── ENTRADAS FORNECIDAS

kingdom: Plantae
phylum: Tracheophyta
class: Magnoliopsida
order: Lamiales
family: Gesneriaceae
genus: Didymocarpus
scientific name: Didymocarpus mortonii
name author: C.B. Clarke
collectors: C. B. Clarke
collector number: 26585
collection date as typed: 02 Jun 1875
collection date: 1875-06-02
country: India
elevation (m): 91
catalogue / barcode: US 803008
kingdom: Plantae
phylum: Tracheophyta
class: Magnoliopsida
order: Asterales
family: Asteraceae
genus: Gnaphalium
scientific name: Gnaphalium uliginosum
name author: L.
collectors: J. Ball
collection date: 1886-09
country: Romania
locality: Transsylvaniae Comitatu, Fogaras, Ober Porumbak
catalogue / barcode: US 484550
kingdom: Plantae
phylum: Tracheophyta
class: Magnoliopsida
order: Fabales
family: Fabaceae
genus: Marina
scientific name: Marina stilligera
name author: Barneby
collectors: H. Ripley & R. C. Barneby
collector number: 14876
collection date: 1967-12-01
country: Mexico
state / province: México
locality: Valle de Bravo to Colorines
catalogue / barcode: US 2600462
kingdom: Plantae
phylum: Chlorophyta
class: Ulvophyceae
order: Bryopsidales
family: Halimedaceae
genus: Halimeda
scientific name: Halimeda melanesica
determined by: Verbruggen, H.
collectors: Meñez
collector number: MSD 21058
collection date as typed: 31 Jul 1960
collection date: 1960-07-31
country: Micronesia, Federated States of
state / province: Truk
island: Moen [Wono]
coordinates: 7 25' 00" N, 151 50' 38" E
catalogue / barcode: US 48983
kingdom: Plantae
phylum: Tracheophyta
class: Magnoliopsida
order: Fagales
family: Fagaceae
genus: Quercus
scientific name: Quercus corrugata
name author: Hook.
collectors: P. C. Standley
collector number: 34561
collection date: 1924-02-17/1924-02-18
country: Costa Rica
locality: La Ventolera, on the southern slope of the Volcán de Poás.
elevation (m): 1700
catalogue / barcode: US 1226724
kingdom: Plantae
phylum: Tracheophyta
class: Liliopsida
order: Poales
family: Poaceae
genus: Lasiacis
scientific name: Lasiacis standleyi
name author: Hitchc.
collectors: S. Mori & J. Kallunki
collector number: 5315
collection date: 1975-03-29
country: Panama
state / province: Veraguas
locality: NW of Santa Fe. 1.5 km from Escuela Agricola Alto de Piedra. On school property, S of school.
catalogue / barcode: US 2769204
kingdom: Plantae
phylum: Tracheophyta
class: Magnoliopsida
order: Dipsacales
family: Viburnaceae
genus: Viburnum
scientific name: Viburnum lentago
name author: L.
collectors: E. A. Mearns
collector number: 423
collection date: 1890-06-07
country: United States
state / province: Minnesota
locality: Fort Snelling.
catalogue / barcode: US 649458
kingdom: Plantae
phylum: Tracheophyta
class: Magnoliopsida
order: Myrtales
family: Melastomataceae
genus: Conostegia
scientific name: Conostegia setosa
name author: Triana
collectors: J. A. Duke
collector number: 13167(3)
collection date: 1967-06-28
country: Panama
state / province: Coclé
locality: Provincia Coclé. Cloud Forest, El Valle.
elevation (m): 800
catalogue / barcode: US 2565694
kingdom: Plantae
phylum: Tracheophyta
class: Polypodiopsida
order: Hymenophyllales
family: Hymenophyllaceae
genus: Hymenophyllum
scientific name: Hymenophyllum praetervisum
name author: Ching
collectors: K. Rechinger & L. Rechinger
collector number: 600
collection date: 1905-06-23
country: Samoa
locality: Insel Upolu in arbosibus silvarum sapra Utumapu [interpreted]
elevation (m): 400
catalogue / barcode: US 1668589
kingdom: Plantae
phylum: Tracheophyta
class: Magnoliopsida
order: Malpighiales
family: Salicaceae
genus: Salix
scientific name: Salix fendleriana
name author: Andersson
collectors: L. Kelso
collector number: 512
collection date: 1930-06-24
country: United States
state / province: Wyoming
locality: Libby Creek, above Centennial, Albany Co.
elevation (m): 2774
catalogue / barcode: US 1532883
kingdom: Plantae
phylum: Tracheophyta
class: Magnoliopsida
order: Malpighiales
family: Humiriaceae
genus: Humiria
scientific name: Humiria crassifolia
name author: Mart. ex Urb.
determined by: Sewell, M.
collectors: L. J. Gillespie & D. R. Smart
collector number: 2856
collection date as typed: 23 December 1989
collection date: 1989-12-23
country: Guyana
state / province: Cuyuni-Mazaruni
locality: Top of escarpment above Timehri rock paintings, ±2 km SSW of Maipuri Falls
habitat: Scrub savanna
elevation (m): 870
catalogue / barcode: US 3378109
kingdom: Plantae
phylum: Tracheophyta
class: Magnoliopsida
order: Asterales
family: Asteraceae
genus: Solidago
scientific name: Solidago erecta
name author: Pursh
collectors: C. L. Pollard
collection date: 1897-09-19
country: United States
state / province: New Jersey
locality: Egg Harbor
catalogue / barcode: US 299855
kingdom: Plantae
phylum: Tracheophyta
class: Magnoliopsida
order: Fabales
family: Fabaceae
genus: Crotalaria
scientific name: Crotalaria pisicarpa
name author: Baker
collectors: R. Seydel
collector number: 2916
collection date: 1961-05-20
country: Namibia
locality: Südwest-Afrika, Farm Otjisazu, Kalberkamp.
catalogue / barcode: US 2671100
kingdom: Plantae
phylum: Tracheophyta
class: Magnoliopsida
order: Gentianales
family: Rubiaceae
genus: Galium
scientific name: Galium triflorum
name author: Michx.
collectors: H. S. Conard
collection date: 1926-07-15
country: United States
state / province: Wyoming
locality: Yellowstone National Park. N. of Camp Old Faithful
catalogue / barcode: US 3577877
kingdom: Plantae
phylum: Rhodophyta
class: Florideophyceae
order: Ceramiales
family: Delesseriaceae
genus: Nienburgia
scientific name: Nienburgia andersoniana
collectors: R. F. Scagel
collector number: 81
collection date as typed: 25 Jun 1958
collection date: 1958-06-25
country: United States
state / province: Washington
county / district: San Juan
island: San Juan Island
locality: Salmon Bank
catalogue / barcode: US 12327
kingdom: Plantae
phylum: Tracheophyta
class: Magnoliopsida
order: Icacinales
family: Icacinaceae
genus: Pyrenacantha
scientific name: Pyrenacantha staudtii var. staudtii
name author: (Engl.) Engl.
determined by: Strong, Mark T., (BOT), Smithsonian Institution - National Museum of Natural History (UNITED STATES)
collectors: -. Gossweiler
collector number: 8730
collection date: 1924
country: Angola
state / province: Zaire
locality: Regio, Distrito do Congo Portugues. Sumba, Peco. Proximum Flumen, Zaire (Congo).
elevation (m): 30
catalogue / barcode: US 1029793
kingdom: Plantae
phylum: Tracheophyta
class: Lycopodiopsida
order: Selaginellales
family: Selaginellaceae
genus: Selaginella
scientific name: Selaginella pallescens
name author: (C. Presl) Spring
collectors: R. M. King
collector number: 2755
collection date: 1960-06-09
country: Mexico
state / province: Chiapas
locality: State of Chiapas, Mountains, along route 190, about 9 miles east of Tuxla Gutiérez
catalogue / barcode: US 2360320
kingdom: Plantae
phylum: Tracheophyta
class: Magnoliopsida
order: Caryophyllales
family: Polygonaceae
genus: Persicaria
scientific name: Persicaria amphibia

────

## EXERCÍCIO
Reescreva todas as entradas acima trocando "collectors" por "collected by". O resto deve permanecer igual.

## RESPOSTA
kingdom: Plantae
phylum: Tracheophyta
class: Magnoliopsida
order: Lamiales
family: Gesneriaceae
genus: Didymocarpus
scientific name: Didymocarpus mortonii
name author: C.B. Clarke
collected by: C. B. Clarke
collector number: 26585
collection date as typed: 02 Jun 1875
collection date: 1875-06-02
country: India
elevation (m): 91
catalogue / barcode: US 803008
kingdom: Plantae
phylum: Tracheophyta
class: Magnoliopsida
order: Asterales
family: Asteraceae
genus: Gnaphalium
scientific name: Gnaphalium uliginosum
name author: L.
collected by: J. Ball
collection date: 1886-09
country: Romania
locality: Transsylvaniae Comitatu, Fogaras, Ober Porumbak
catalogue / barcode: US 484550
kingdom: Plantae
phylum: Tracheophyta
class: Magnoliopsida
order: Fabales
family: Fabaceae
genus: Marina
scientific name: Marina stilligera
name author: Barneby
collected by: H. Ripley & R. C. Barneby
collector number: 14876
collection date: 1967-12-01
country: Mexico
state / province: México
locality: Valle de Bravo to Colorines
catalogue / barcode: US 2600462
kingdom: Plantae
phylum: Chlorophyta
class: Ulvophyceae
order: Bryopsidales
family: Halimedaceae
genus: Halimeda
scientific name: Halimeda melanesica
determined by: Verbruggen, H.
collected by: Meñez
collector number: MSD 21058
collection date as typed: 31 Jul 1960
collection date: 1960-07-31
country: Micronesia, Federated States of
state / province: Truk
island: Moen [Wono]
coordinates: 7 25' 00" N, 151 50' 38" E
catalogue / barcode: US 48983
kingdom: Plantae
phylum: Tracheophyta
class: Magnoliopsida
order: Fagales
family: Fagaceae
genus: Quercus
scientific name: Quercus corrugata
name author: Hook.
collected by: P. C. Standley
collector number: 34561
collection date: 1924-02-17/1924-02-18
country: Costa Rica
locality: La Ventolera, on the southern slope of the Volcán de Poás.
elevation (m): 1700
catalogue / barcode: US 1226724
kingdom: Plantae
phylum: Tracheophyta
class: Liliopsida
order: Poales
family: Poaceae
genus: Lasiacis
scientific name: Lasiacis standleyi
name author: Hitchc.
collected by: S. Mori & J. Kallunki
collector number: 5315
collection date: 1975-03-29
country: Panama
state / province: Veraguas
locality: NW of Santa Fe. 1.5 km from Escuela Agricola Alto de Piedra. On school property, S of school.
catalogue / barcode: US 2769204
kingdom: Plantae
phylum: Tracheophyta
class: Magnoliopsida
order: Dipsacales
family: Viburnaceae
genus: Viburnum
scientific name: Viburnum lentago
name author: L.
collected by: E. A. Mearns
collector number: 423
collection date: 1890-06-07
country: United States
state / province: Minnesota
locality: Fort Snelling.
catalogue / barcode: US 649458
kingdom: Plantae
phylum: Tracheophyta
class: Magnoliopsida
order: Myrtales
family: Melastomataceae
genus: Conostegia
scientific name: Conostegia setosa
name author: Triana
collected by: J. A. Duke
collector number: 13167(3)
collection date: 1967-06-28
country: Panama
state / province: Coclé
locality: Provincia Coclé. Cloud Forest, El Valle.
elevation (m): 800
catalogue / barcode: US 2565694
kingdom: Plantae
phylum: Tracheophyta
class: Polypodiopsida
order: Hymenophyllales
family: Hymenophyllaceae
genus: Hymenophyllum
scientific name: Hymenophyllum praetervisum
name author: Ching
collected by: K. Rechinger & L. Rechinger
collector number: 600
collection date: 1905-06-23
country: Samoa
locality: Insel Upolu in arbosibus silvarum sapra Utumapu [interpreted]
elevation (m): 400
catalogue / barcode: US 1668589
kingdom: Plantae
phylum: Tracheophyta
class: Magnoliopsida
order: Malpighiales
family: Salicaceae
genus: Salix
scientific name: Salix fendleriana
name author: Andersson
collected by: L. Kelso
collector number: 512
collection date: 1930-06-24
country: United States
state / province: Wyoming
locality: Libby Creek, above Centennial, Albany Co.
elevation (m): 2774
catalogue / barcode: US 1532883
kingdom: Plantae
phylum: Tracheophyta
class: Magnoliopsida
order: Malpighiales
family: Humiriaceae
genus: Humiria
scientific name: Humiria crassifolia
name author: Mart. ex Urb.
determined by: Sewell, M.
collected by: L. J. Gillespie & D. R. Smart
collector number: 2856
collection date as typed: 23 December 1989
collection date: 1989-12-23
country: Guyana
state / province: Cuyuni-Mazaruni
locality: Top of escarpment above Timehri rock paintings, ±2 km SSW of Maipuri Falls
habitat: Scrub savanna
elevation (m): 870
catalogue / barcode: US 3378109
kingdom: Plantae
phylum: Tracheophyta
class: Magnoliopsida
order: Asterales
family: Asteraceae
genus: Solidago
scientific name: Solidago erecta
name author: Pursh
collected by: C. L. Pollard
collection date: 1897-09-19
country: United States
state / province: New Jersey
locality: Egg Harbor
catalogue / barcode: US 299855
kingdom: Plantae
phylum: Tracheophyta
class: Magnoliopsida
order: Fabales
family: Fabaceae
genus: Crotalaria
scientific name: Crotalaria pisicarpa
name author: Baker
collected by: R. Seydel
collector number: 2916
collection date: 1961-05-20
country: Namibia
locality: Südwest-Afrika, Farm Otjisazu, Kalberkamp.
catalogue / barcode: US 2671100
kingdom: Plantae
phylum: Tracheophyta
class: Magnoliopsida
order: Gentianales
family: Rubiaceae
genus: Galium
scientific name: Galium triflorum
name author: Michx.
collected by: H. S. Conard
collection date: 1926-07-15
country: United States
state / province: Wyoming
locality: Yellowstone National Park. N. of Camp Old Faithful
catalogue / barcode: US 3577877
kingdom: Plantae
phylum: Rhodophyta
class: Florideophyceae
order: Ceramiales
family: Delesseriaceae
genus: Nienburgia
scientific name: Nienburgia andersoniana
collected by: R. F. Scagel
collector number: 81
collection date as typed: 25 Jun 1958
collection date: 1958-06-25
country: United States
state / province: Washington
county / district: San Juan
island: San Juan Island
locality: Salmon Bank
catalogue / barcode: US 12327
kingdom: Plantae
phylum: Tracheophyta
class: Magnoliopsida
order: Icacinales
family: Icacinaceae
genus: Pyrenacantha
scientific name: Pyrenacantha staudtii var. staudtii
name author: (Engl.) Engl.
determined by: Strong, Mark T., (BOT), Smithsonian Institution - National Museum of Natural History (UNITED STATES)
collected by: -. Gossweiler
collector number: 8730
collection date: 1924
country: Angola
state / province: Zaire
locality: Regio, Distrito do Congo Portugues. Sumba, Peco. Proximum Flumen, Zaire (Congo).
elevation (m): 30
catalogue / barcode: US 1029793
kingdom: Plantae
phylum: Tracheophyta
class: Lycopodiopsida
order: Selaginellales
family: Selaginellaceae
genus: Selaginella
scientific name: Selaginella pallescens
name author: (C. Presl) Spring
collected by: R. M. King
collector number: 2755
collection date: 1960-06-09
country: Mexico
state / province: Chiapas
locality: State of Chiapas, Mountains, along route 190, about 9 miles east of Tuxla Gutiérez
catalogue / barcode: US 2360320
kingdom: Plantae
phylum: Tracheophyta
class: Magnoliopsida
order: Caryophyllales
family: Polygonaceae
genus: Persicaria
scientific name: Persicaria amphibia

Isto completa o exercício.